Help.

I don't think anyone can hear me anymore. No doubt, because I can't speak.

I can't hear.

I'm trapped in myself with no way out.

I suppose others have it worse... Helen Keller for example; blind, deaf and mute? No way out.

But for me... at least I was gifted with sight. I can read, I can learn...

But one more thing I've been deprived of?

Love.

So full of emotions... I'd like a taste of it as well. I've read it in so many books; I've seen it when couples hold hands and smile. Mouth words to each other. Cuddle. Kisses. Love.

I can't have that.

So many people I know don't know sign language. But you know what? I want someone to tell me what they feel by look alone. I want them to stare at me and say "I love you" without their mouths moving.

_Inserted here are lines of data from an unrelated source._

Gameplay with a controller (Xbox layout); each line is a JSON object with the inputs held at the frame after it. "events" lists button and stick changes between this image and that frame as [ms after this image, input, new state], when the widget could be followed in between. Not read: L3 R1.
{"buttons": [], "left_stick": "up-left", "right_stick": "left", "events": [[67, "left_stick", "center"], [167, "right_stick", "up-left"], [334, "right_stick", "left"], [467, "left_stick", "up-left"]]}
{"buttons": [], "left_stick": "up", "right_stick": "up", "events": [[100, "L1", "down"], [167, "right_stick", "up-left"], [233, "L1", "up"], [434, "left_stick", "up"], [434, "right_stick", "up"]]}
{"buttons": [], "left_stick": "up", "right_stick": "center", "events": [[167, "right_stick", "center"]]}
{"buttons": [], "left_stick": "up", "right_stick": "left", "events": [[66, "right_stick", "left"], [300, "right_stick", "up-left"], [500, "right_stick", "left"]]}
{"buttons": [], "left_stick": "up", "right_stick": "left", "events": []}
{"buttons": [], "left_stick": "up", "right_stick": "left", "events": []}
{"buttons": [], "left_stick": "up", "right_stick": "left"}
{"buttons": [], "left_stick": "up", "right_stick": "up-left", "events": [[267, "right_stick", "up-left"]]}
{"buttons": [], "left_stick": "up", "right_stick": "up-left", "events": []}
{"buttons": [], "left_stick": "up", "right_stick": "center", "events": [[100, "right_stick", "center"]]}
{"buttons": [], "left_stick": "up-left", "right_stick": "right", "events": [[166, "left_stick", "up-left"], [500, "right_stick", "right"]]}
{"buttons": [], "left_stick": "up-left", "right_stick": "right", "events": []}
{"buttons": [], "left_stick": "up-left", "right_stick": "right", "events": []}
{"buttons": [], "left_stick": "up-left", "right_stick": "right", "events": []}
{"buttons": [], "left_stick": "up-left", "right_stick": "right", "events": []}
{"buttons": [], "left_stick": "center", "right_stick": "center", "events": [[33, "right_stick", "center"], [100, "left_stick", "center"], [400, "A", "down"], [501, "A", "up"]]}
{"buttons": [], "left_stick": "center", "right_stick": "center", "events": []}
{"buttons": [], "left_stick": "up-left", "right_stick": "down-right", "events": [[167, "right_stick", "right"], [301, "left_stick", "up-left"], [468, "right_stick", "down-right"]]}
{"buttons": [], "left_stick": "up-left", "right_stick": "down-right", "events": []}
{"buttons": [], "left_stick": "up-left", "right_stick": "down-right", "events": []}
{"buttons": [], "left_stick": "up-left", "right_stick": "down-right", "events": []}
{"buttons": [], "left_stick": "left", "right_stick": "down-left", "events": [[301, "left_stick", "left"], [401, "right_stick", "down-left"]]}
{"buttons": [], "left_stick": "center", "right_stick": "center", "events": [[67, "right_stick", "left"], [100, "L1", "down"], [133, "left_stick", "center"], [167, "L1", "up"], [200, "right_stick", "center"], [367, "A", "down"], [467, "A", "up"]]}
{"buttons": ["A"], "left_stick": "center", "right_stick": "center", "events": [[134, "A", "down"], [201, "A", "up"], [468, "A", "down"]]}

And between you and me? I found that person.

I don't know what it is about him... I hardly even know him! I just saw him once and I know... I knew what he was saying.

He was angry at the world. Why, I don't know. But I know he was. I could tell the way his lips turned in a scowl, the way his eyes narrowed in anger...

He was the man I was looking for.

Someone who could speak their mind without a word. Just look alone...

I found him.

Too bad I'll never see him again. I saw him once in the street; I bumped into him, you see. He muttered someone under his breath, (at least I think so; he was mouthing something), and I, an expert at reading lips, could see he was cursing.

Even as angry as he is, even if I hadn't been staring at his lips, I knew what he was feeling. His body stance alone told me, and his face just solved the puzzle that was him.

I need to know who he is.

I need to meet him again. I need to see his face, his anger, his sorrow, his happiness, his emotions... I want him to be the one to tell me he loves me.

All through his face.

I've been researching too. No I'm not desperate. Is it really a crime to not go after the man you would think is your soul-mate?

So here I am: at my computer, but then I realize I don't know his name.

... Dammit.

That doesn't help my case at all, does it?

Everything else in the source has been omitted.